Alors la cohorte, le tribun militaire et les sergents des juifs prirent Jésus, le lièrent et l'emmenèrent, premièrement chez Anne, parce qu'il était le beau-père de Caïphe, le souverain sacrificateur de cette année-là. » (Jean XVIII, 12, 13.) Anne avait été déposé par les Romains de sa charge de souverain sacrificateur. Cette injustice avait contribué à le placer très haut dans l'estime du parti judaïsant et opposé à la domination étrangère. Malgré leur rivalité, Anne était en bons termes avec son gendre Caïphe, dont probablement il habitait le palais ; une même haine les animait contre le Christ.

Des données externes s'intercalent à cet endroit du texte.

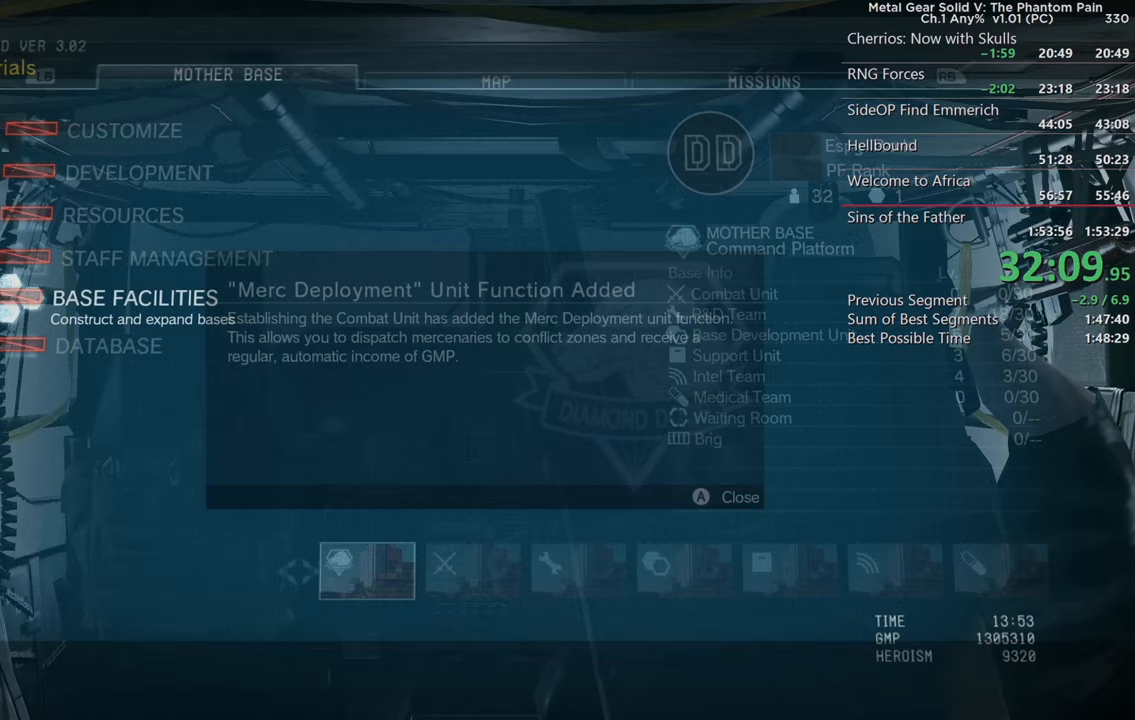
{"buttons": [], "left_stick": "center", "right_stick": "center", "events": [[83, "CROSS", "up"], [267, "DPAD_RIGHT", "down"], [333, "DPAD_RIGHT", "up"]]}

C'est à Anne que l'on conduit Jésus, soit par égard pour lui, soit parce qu'il était le membre le plus ardent de la ligue formée contre le Seigneur. Le vieil et astucieux pharisien comptait surprendre Jésus par ses questions, afin de pouvoir se présenter avec une accusation bien en règle devant le sanhédrin. Son importance en aurait été rehaussée. « Il interroge Jésus sur ses disciples, et sa doctrine. » (Jean XVIII, 19.) Dans quel but ?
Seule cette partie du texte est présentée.